All this is hardly the stuff to bring in the extra €6.75 billion promised for public services by 2021, let alone suffice to phase out the detested USC. And this is before investment in water and the many small print undertakings in the programme are factored in. Some hope is attached to an extra €4 billion available for capital investment apparently following a “redefinition” by the European Commission of Ireland’s “structural balance” which may help on the investment side. With fiscal limits now set by Brussels, it’s going to take particularly favourable economic developments over the coming years to generate the fiscal space just to tread water.

There’s a reality here that requires addressing.

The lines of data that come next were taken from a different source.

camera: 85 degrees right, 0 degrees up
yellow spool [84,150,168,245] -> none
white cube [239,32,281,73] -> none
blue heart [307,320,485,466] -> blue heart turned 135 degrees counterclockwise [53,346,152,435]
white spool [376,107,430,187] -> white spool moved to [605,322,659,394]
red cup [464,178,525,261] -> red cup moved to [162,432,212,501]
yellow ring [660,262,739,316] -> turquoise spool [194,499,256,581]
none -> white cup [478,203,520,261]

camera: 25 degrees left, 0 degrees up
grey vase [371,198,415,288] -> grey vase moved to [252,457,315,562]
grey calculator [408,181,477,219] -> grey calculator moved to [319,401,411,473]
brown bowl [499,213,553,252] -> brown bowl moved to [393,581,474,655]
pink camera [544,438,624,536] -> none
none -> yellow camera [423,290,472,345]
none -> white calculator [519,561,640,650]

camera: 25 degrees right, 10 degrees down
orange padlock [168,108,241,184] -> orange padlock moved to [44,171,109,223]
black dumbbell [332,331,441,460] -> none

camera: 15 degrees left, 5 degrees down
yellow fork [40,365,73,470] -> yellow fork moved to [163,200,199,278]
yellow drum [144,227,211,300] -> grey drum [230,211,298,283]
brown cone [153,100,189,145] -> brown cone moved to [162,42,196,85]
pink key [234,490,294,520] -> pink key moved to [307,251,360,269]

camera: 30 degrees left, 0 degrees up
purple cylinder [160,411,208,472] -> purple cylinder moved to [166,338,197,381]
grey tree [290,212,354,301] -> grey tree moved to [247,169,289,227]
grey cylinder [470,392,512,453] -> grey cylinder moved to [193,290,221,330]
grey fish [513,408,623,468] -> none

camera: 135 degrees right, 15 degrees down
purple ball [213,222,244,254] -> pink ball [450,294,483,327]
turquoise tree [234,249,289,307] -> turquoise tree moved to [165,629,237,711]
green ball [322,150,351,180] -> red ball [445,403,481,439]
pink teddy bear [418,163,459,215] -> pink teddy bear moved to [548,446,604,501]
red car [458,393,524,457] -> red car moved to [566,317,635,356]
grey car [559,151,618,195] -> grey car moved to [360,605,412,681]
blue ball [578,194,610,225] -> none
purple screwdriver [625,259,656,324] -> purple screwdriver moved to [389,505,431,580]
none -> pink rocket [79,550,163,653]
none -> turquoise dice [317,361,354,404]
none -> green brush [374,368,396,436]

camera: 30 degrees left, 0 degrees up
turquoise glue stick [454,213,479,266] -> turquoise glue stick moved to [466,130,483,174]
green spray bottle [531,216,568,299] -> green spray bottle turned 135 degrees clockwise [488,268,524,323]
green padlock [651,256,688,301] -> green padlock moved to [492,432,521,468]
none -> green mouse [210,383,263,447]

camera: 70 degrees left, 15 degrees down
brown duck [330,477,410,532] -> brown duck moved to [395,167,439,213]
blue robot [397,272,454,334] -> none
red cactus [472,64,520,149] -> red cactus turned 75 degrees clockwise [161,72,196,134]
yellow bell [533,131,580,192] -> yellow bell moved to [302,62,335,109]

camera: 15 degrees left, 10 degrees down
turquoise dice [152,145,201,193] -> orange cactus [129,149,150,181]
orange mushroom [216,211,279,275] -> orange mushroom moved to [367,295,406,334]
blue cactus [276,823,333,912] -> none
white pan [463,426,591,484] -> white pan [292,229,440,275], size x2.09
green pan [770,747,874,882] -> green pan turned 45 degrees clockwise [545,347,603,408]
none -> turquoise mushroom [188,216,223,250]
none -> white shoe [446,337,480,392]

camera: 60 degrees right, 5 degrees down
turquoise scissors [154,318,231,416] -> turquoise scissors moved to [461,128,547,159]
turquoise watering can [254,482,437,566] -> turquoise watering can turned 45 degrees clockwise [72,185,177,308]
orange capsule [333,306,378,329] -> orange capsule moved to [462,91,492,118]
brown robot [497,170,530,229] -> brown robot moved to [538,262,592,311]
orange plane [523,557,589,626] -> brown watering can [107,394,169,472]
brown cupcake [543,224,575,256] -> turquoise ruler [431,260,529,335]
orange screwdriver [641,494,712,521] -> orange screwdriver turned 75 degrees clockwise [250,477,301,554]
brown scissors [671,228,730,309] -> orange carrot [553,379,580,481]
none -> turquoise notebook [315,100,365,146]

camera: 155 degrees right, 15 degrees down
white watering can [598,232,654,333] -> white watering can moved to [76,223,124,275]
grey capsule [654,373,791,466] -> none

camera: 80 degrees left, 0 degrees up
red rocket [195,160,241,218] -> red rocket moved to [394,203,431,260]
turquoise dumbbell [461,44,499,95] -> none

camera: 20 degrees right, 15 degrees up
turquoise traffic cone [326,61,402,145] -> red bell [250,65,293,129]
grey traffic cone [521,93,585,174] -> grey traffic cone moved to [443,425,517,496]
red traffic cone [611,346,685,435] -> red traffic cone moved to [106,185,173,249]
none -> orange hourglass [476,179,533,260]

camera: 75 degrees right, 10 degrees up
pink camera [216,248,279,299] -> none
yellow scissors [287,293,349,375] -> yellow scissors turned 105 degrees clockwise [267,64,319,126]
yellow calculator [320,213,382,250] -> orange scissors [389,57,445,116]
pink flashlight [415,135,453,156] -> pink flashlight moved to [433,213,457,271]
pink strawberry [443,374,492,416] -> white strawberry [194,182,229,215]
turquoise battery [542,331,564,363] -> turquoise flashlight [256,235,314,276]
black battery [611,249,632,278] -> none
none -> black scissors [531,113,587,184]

While health, housing, homelessness, crime and the curate’s egg nature of the extent of economic recovery were the main issues in the election, Irish Water was indicative, indirectly, of what is becoming a chronic issue in politics here – the unwillingness of the public to pay for the services they demand. The Left (5.5% of the vote) and Sinn Fein (13.8%) have cleverly stoked resentment about austerity while demanding more and better welfare payments and services to be financed from some limitless pot of gold accessed by punitive income and wealth taxes on those defined as wealthy as well as hiking corporation taxes. While this is manifestly unrealistic, the Programme has bought into some of this at least in its wish list.

Quite how the first Hundred Days of the government – in which much has been promised – will pan out is unclear and it’s as well to remember how the original Hundred Days ended. The housing and homeless morass will require years to sort out and a banana skin may be in the offing here as the number of house repossessions seems set to rise dramatically. Ditto the structural problems in the health service.

Overall, given budgetary constraints the scope for any initiative is limited and the government would seem fated for however long it lasts to continue the general approach of its predecessor, with effectively the independents who have bought in replacing Labour. Its duration will depend on its ability to negotiate some minor matters to keep the Dail happy and on having enough political nous and antennae to avoid calamities like Irish Water. Yet Enda Kenny remains as Taoiseach and may well prove as difficult to dislodge as Haughey. Remarkable.